The following requirements of the Customer Service Standard apply to all providers that are covered by the standard. A provider must:

  1. Establish policies, practices and procedures on providing goods or services to people with disabilities.
  2. Use reasonable efforts to ensure that the policies, practices and procedures are consistent with the core principles of independence, dignity, integration and equality of opportunity.
  3. Set a policy on allowing people to use their own personal assistive devices to access your goods and use your services and about any other measures your organization offers (assistive devices, services, or methods) to enable them to access your goods and use your services.
  4. Communicate with a person with a disability in a manner that takes into account his or her disability.
  5. Allow people with disabilities to be accompanied by their guide dog or service animal in those areas of the premises owned or operated that are open to the public, unless the animal is excluded by another law. If a service animal is excluded by law, use other measures to provide services to the person with a disability.
  6. Permit people with disabilities who use a support person to bring that person with them while accessing goods or services in premises open to the public or third parties.
  7. Where admission fees are charged, provide notice ahead of time on what admission, if any, would be charged for a support person of a person with a disability.
  8. Provide notice when facilities or services that people with disabilities rely on to access or use your goods or services are temporarily disrupted.
  9. Train staff, volunteers, contractors and any other people who interact with the public or other third parties on your behalf on a number of topics as outlined in the customer service standard.
  10. Train staff, volunteers, contractors and any other people who are involved in developing your policies, practices and procedures on the provision of goods or services on a number of topics as outlined in the customer service standard.
  11. Establish a process for people to provide feedback on how you provide goods or services to people with disabilities and how you will respond to any feedback and take action on any complaints. Make the information about your feedback process readily available to the public.

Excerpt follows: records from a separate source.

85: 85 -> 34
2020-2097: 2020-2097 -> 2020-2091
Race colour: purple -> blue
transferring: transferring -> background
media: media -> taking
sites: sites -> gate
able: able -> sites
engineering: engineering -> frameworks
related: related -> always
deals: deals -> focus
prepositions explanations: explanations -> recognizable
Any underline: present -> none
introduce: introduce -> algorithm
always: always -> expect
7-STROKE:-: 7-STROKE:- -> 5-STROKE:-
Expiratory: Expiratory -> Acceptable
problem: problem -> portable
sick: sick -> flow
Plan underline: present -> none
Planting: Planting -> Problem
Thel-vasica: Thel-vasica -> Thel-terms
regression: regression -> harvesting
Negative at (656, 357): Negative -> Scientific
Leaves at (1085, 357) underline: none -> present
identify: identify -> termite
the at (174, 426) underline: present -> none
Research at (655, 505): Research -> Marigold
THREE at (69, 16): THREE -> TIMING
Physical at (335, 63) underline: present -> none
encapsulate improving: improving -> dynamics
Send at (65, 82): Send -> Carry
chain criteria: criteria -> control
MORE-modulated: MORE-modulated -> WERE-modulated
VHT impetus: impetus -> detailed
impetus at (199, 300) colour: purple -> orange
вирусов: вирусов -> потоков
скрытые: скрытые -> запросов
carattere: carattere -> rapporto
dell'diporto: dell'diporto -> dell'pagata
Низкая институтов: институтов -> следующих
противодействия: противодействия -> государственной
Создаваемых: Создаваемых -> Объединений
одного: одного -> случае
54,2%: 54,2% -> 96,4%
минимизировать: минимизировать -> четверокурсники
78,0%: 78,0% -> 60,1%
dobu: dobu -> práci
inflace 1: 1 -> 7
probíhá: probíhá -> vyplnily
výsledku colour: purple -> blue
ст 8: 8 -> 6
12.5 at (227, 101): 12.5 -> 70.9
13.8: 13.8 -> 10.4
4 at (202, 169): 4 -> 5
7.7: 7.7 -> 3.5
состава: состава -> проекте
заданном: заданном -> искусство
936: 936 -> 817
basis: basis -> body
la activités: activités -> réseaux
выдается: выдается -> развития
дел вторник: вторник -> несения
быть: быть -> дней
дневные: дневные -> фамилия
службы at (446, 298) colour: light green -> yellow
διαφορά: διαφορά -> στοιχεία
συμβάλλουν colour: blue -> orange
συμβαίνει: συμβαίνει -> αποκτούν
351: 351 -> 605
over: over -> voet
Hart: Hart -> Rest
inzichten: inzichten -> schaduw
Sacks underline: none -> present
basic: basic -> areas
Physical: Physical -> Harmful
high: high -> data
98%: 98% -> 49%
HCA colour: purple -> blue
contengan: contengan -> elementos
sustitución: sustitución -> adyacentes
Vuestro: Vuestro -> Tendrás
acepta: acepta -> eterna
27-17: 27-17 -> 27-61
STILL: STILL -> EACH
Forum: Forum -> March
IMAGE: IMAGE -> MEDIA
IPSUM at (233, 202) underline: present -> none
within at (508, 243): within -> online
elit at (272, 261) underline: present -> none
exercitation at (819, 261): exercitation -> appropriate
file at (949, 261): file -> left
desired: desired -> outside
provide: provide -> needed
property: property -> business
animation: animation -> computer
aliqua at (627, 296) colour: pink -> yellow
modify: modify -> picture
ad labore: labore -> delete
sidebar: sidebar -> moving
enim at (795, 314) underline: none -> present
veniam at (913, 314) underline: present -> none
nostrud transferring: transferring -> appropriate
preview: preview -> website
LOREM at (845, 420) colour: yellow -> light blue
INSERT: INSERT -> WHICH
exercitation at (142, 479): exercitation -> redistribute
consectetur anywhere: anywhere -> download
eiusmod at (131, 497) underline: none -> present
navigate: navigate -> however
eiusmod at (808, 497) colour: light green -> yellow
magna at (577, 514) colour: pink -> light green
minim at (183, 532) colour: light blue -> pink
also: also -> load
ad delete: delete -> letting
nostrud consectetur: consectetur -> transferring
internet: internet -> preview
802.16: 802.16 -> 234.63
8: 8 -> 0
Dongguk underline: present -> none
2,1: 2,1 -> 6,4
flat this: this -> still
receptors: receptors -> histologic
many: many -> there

(e) Additional Requirements – 20 or more employees

In addition to the above requirements, a designated public sector organization or other provider with 20 or more employees must:

  1. Document in writing all its policies, practices and procedures for providing accessible customer service andmeet other document requirements set out in the standard.
  2. Notify customers that documents required under the customer service standard are available upon request.
  3. When giving documents required under the customer service standard to a person with a disability, provide the information in a format that takes into account the person’s disability.

D. THE TIME TO ACT IS NOW

Organizations know that it will take time to come into compliance with AODA. There is still lots of time until it is effective, but it would be wise to start planning now.